Work item » An exact copy of every entry is needed here; the images stay out.

Exercise materials »
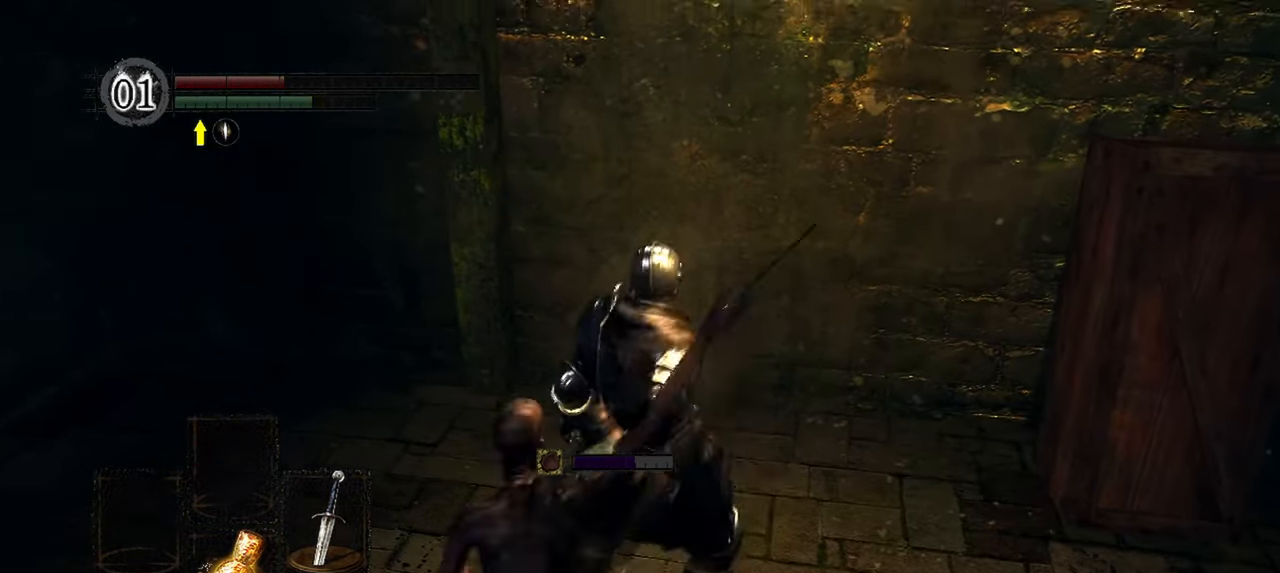
{"dt_ms": 500, "buttons": ["X"], "left_stick": "center", "right_stick": "center", "events": [[200, "X", "down"], [217, "X", "up"], [500, "X", "down"]]}
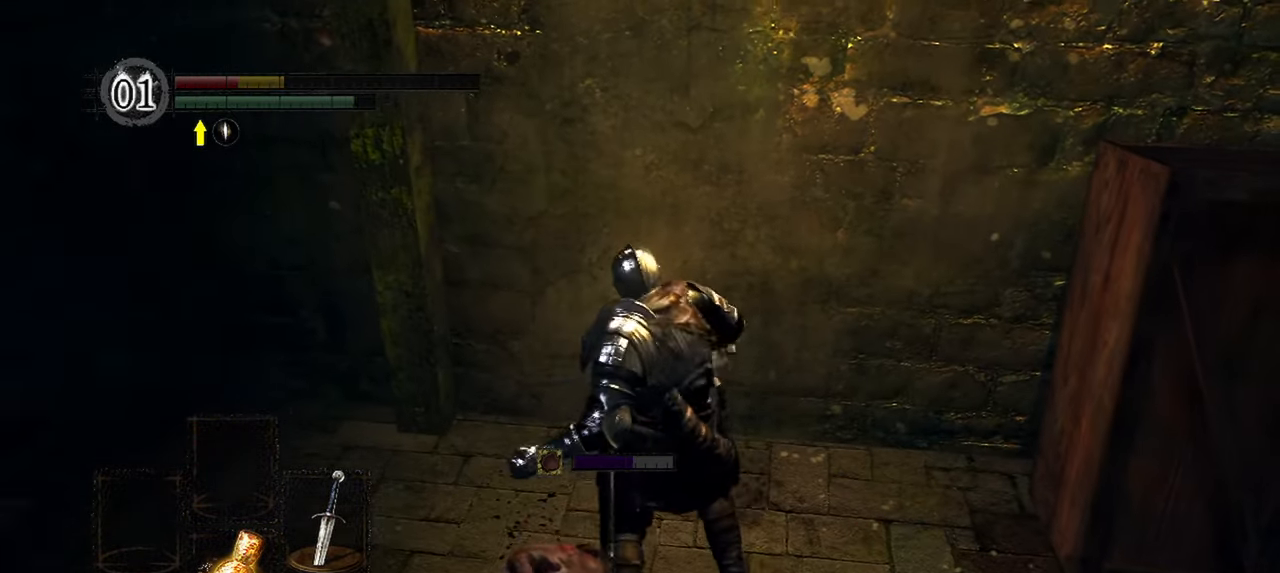
{"dt_ms": 500, "buttons": [], "left_stick": "center", "right_stick": "center", "events": [[50, "X", "up"], [167, "X", "down"], [250, "X", "up"], [317, "X", "down"], [433, "X", "up"]]}
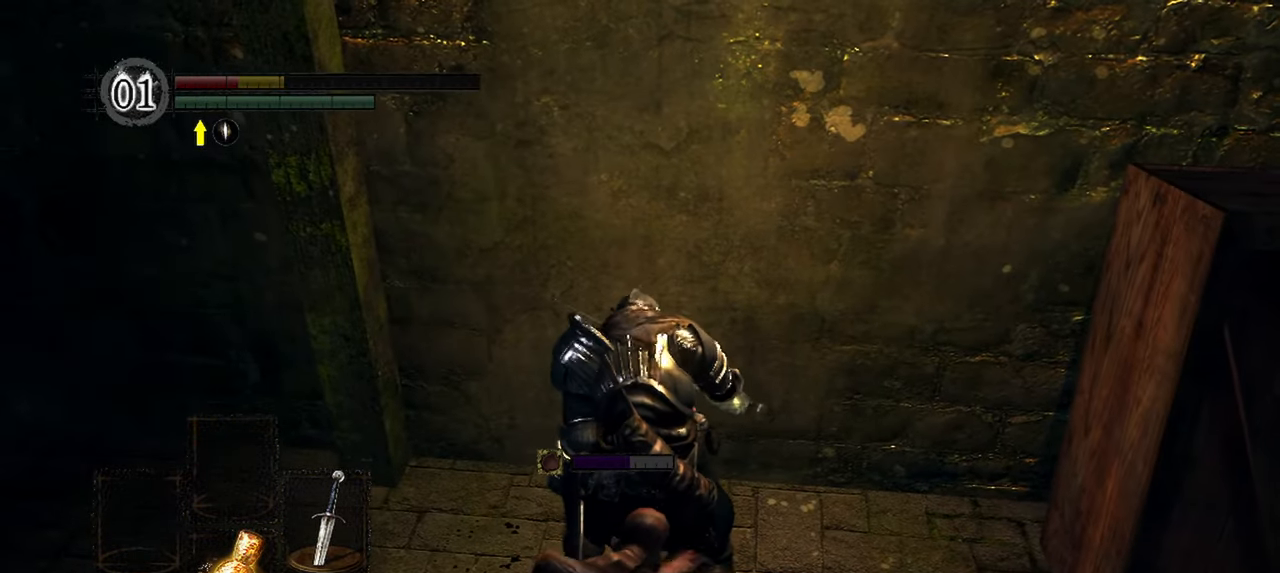
{"dt_ms": 500, "buttons": [], "left_stick": "center", "right_stick": "center", "events": [[17, "X", "down"], [67, "X", "up"], [183, "X", "down"], [250, "X", "up"], [367, "X", "down"], [417, "X", "up"]]}
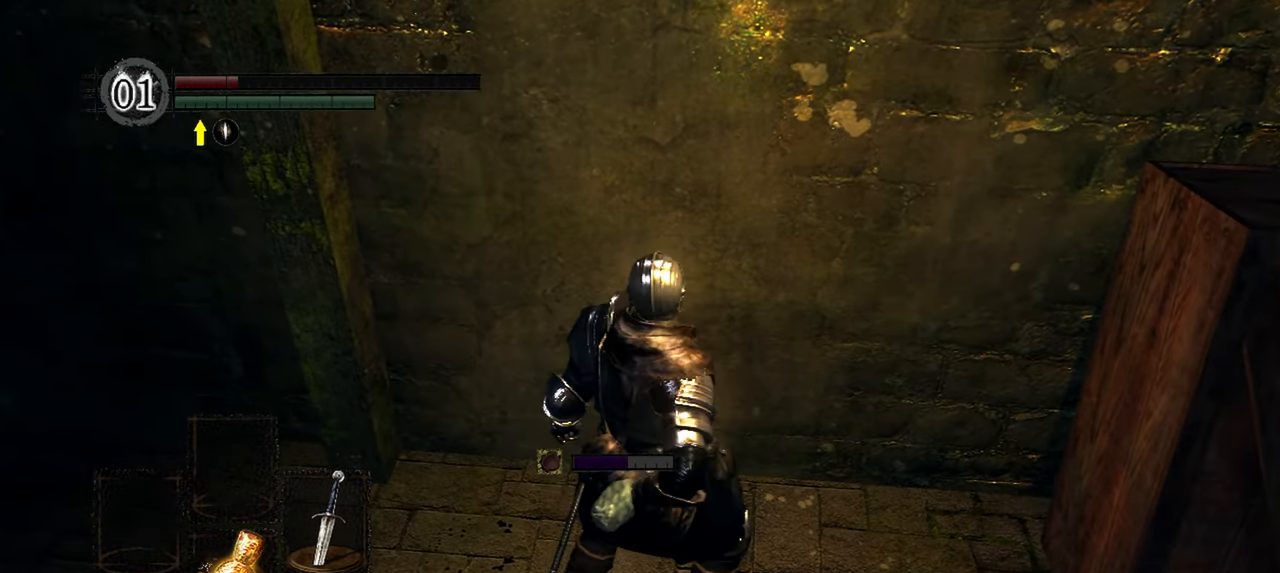
{"dt_ms": 500, "buttons": [], "left_stick": "center", "right_stick": "center", "events": [[17, "X", "down"], [50, "X", "up"], [200, "X", "down"], [267, "X", "up"], [417, "X", "down"], [467, "X", "up"]]}
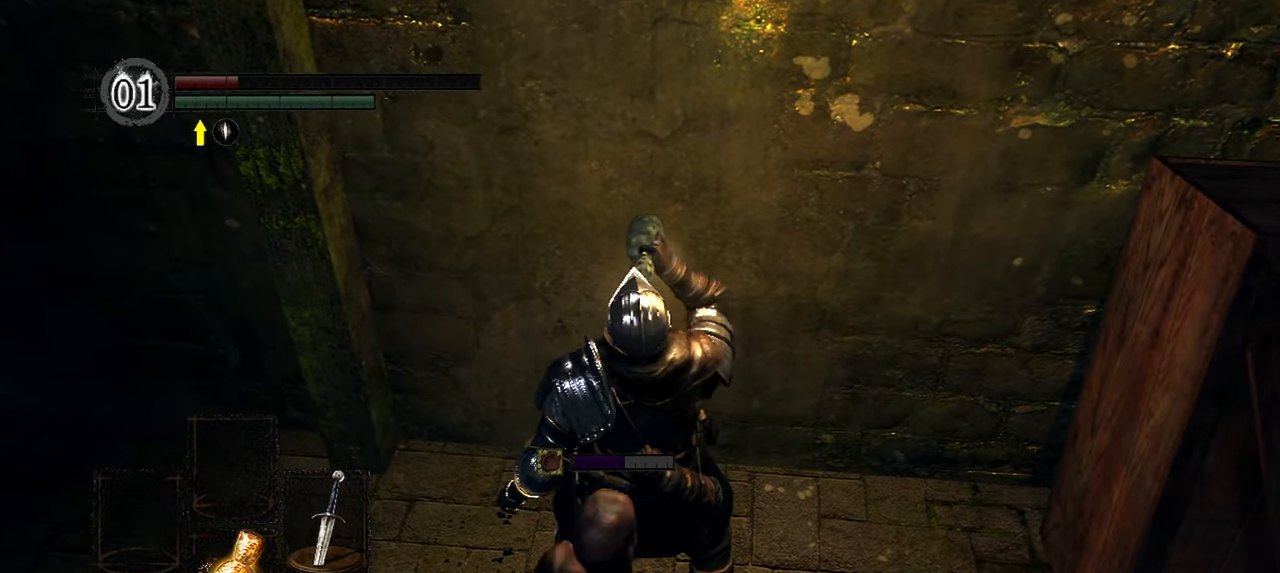
{"dt_ms": 500, "buttons": [], "left_stick": "center", "right_stick": "center", "events": [[50, "X", "down"], [133, "X", "up"], [217, "X", "down"], [283, "X", "up"], [400, "X", "down"], [467, "X", "up"]]}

Solved problem »
{"dt_ms": 500, "buttons": ["X"], "left_stick": "center", "right_stick": "center", "events": [[200, "X", "down"], [217, "X", "up"], [500, "X", "down"]]}
{"dt_ms": 500, "buttons": [], "left_stick": "center", "right_stick": "center", "events": [[50, "X", "up"], [167, "X", "down"], [250, "X", "up"], [317, "X", "down"], [433, "X", "up"]]}
{"dt_ms": 500, "buttons": [], "left_stick": "center", "right_stick": "center", "events": [[17, "X", "down"], [67, "X", "up"], [183, "X", "down"], [250, "X", "up"], [367, "X", "down"], [417, "X", "up"]]}
{"dt_ms": 500, "buttons": [], "left_stick": "center", "right_stick": "center", "events": [[17, "X", "down"], [50, "X", "up"], [200, "X", "down"], [267, "X", "up"], [417, "X", "down"], [467, "X", "up"]]}
{"dt_ms": 500, "buttons": [], "left_stick": "center", "right_stick": "center", "events": [[50, "X", "down"], [133, "X", "up"], [217, "X", "down"], [283, "X", "up"], [400, "X", "down"], [467, "X", "up"]]}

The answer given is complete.